• **Selected extract**
★ ★ ★
Frequently Asked Questions
What is knowledge management?
Knowledge management (KM) is the process of capturing, organizing, storing, and sharing information so the right people can find it at the right time. When KM works well, agents don’t waste time digging for answers — the knowledge comes to them.
A working KM system moves through three core steps:1. Knowledge Creation – Document existing and new information before it’s lost or locked in one person’s head.2. Knowledge Storage – Keep that content in a central, searchable system agents can access from anywhere they work.3. Knowledge Sharing – Distribute knowledge broadly so every agent benefits from what the organization already knows.
What are the 4 C’s of knowledge management?
The 4 C’s of knowledge management — Capture, Curate, Connect, and Collaborate — are a practical framework for building a knowledge base that stays useful over time. Each one addresses a common breakdown point:- Capture – Record what your team knows before it walks out the door. This includes resolved tickets, agent expertise, and step-by-step procedures.- Curate – Review and update content regularly so agents are never working from outdated information.- Connect – Link related articles and resolved cases so agents can move from one answer to the next without starting a new search.- Collaborate – Let agents and subject matter experts (SMEs) flag gaps, suggest edits, and contribute new content directly.
Why is knowledge management important for call center performance?
Without a reliable knowledge management system, agents spend more time searching for answers than helping customers. That friction adds up fast — longer calls, more errors, and lower satisfaction scores on both sides of the phone.
Strong KM directly moves the metrics that matter most:- First Call Resolution (FCR) improves when agents find the right answer on the first try — no callbacks, no transfers.- Average Handle Time (AHT) drops when search is fast and articles are written in plain, actionable language.- Agent Confidence rises when information is accurate, current, and easy to follow under pressure.- Customer Satisfaction (CSAT) scores climb when issues are resolved quickly and correctly the first time.
The short answer? A well-run knowledge base is not just a support tool — it is a direct driver of call center performance.
★ ★ ★
• **Information given**
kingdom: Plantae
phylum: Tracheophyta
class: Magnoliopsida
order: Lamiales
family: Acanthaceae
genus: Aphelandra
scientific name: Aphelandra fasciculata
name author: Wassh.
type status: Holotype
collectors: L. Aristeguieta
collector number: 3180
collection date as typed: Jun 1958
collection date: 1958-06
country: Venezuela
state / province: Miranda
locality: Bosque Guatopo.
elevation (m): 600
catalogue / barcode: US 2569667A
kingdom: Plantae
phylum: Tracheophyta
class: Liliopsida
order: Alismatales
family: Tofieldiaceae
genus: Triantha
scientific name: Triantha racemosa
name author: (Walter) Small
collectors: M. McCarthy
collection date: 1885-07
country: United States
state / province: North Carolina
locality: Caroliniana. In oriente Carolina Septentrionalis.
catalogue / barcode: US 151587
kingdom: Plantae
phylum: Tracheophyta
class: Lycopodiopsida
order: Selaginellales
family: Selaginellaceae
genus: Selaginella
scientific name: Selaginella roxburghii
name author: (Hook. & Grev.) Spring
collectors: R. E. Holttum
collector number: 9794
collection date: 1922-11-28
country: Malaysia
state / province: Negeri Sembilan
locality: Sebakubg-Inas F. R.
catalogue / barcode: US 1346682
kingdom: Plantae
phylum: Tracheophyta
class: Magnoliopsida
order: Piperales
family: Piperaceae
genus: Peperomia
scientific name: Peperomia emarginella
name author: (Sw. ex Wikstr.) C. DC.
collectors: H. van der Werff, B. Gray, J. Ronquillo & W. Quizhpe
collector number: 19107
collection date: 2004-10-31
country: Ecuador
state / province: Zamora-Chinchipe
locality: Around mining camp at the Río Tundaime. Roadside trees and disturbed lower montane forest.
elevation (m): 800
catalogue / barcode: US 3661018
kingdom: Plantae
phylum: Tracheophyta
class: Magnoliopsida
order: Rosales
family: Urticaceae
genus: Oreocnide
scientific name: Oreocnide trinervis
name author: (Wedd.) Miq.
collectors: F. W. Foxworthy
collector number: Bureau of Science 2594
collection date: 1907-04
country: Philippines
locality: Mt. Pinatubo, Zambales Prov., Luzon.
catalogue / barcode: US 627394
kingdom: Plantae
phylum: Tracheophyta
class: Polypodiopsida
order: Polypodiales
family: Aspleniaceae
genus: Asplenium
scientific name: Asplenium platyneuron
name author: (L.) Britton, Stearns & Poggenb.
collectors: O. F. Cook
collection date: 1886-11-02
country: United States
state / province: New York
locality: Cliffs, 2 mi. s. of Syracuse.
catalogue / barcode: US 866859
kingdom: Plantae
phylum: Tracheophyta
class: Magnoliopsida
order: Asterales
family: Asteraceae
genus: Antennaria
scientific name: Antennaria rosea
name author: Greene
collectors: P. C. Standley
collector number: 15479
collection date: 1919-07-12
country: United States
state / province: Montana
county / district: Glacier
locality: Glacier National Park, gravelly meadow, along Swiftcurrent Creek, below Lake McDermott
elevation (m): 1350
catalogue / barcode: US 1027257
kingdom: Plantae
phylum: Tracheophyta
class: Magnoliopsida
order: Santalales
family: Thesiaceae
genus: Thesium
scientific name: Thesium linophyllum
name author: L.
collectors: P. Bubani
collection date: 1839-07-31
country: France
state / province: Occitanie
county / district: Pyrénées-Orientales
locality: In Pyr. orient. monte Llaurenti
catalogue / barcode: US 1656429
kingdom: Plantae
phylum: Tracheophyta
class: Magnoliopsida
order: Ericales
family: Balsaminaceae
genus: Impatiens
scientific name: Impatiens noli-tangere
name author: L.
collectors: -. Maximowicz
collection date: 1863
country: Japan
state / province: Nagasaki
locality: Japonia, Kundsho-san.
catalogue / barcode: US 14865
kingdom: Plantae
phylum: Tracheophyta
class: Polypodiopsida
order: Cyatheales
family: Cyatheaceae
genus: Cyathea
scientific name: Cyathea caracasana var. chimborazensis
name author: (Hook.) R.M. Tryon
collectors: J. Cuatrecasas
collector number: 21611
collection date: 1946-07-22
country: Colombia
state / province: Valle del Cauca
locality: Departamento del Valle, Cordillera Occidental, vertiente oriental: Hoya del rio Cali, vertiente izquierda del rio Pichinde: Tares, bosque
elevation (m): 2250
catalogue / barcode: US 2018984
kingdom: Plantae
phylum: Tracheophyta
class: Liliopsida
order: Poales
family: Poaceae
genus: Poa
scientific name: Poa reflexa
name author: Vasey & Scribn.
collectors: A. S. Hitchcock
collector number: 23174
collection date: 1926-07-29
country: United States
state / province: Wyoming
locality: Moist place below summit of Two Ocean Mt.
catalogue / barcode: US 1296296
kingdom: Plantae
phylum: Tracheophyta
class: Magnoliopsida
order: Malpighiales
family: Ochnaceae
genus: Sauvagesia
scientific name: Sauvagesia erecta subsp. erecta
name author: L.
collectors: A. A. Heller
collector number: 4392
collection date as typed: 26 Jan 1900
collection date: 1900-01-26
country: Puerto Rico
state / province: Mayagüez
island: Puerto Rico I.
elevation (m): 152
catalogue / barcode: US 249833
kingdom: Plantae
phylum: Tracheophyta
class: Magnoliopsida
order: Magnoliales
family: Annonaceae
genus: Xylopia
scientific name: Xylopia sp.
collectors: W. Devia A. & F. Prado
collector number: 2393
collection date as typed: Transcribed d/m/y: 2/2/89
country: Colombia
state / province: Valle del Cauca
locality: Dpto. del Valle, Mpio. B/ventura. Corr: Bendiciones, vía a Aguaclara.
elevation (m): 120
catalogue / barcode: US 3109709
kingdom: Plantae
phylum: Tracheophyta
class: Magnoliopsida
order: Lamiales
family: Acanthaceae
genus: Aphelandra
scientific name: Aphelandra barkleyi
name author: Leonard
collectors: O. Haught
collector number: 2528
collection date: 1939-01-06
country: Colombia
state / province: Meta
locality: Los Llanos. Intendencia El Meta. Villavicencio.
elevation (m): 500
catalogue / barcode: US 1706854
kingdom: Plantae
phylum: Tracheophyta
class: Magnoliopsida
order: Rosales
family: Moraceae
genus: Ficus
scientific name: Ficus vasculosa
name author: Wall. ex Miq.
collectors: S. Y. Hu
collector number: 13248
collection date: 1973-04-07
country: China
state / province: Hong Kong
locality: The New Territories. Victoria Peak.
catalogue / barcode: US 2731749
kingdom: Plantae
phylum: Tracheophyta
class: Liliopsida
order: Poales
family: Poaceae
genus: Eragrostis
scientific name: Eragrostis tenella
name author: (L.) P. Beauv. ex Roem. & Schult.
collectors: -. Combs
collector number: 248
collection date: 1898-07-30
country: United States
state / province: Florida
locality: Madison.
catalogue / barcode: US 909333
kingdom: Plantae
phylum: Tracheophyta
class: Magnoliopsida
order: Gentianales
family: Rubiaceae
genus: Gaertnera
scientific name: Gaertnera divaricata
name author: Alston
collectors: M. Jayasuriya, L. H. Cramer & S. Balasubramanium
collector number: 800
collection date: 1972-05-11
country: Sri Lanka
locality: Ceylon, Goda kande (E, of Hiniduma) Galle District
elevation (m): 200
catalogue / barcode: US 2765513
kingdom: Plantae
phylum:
★ ★ ★
• **Problem to work on**
Transcribe the knowledge management FAQ, starting at the words "A working KM" and ending after "organization already knows.". The records have nothing to do with what you are asked to do here.

• **Solution for this exercise**
A working KM system moves through three core steps:1. Knowledge Creation – Document existing and new information before it’s lost or locked in one person’s head.2. Knowledge Storage – Keep that content in a central, searchable system agents can access from anywhere they work.3. Knowledge Sharing – Distribute knowledge broadly so every agent benefits from what the organization already knows.